Ela saiu, sem dizer nada. Era escuro e estava só.
A rua corrompia o circuito matutino, mas as dúvidas não permitiam a mudança de direcção. A estrada, outrora repleta, outrora inundada de cheiros, de sons e de cores resumia-se ao vazio da bicharada, aos gatos que trepavam as cercas, aos mosquitos que atacam a pele e aos passeios matinais dos cãos de corrente reforçada. São pretos e castanhos, grandes e pequenos. Temperam a paisagem feita de noite e a rua vestida de negro. A penumbra é de nevoeiro e humidade entranhada. Não se vêem estrelas, não se vê a lua. Os grilos não cantam. Mas há luz, muita luz!!! Falsa, doentia, ofuscante. Luz que embala e conquista, que marca o ponto do tempo, mas que não aquece nem permanece. Apenas imprime o fotograma na retina.
O passo tem compasso e é feito ao ouvido de um solidão de sombras. A estrada inclina, mas a subida não é de extremos. Sem dizer nada, ela foi seguindo e sonhando, em paisagens de outros tons e outras compaixões. Que teriam e o que fariam, mil e um seres que se cruzam sem se aperceberem que o são. Que ideias, que fantasias? A incompreensão que se faz memória apoquenta um passeio que é curto, mas não é breve.

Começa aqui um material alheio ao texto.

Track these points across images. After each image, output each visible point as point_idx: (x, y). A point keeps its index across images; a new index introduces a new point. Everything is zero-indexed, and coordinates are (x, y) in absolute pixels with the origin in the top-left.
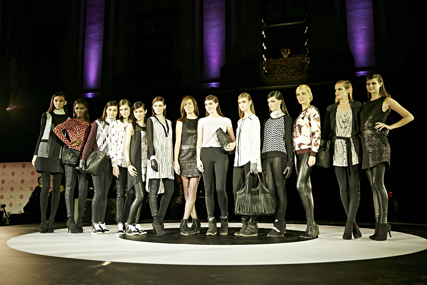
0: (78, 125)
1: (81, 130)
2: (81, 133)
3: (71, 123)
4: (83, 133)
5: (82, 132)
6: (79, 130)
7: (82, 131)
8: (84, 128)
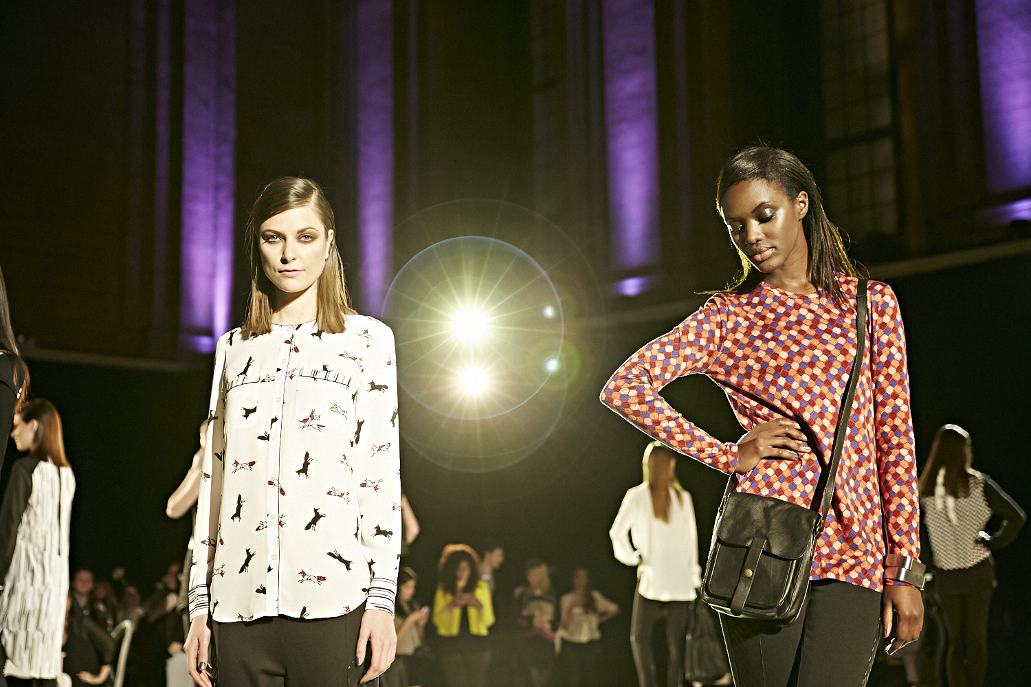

As figuras sucedem, as histórias repetem-se, o tempo pára. Aqueles que se deixam e que querem voltar, os retalhos inconfundidos de um pretérito imperfeito por esquecer. E após o tempo, vem o que a estrada ocupa, passo por passo na calçada da igreja. E os fantasmas que são de carne e os espíritos que são de vidro. E as portas que batem e o vento que não assobia. O que não se sabe poder esperar na porta ao lado...
1 comentário:
Muito bonito este texto. Há certas pessoas que parecem caminhar pela vida assim, na escuridão, temendo a luz que emana de outros seres. O mais triste é quando os próprios não se apercebem disso... pronto, ando deprimida, esta casa só tem gente doida!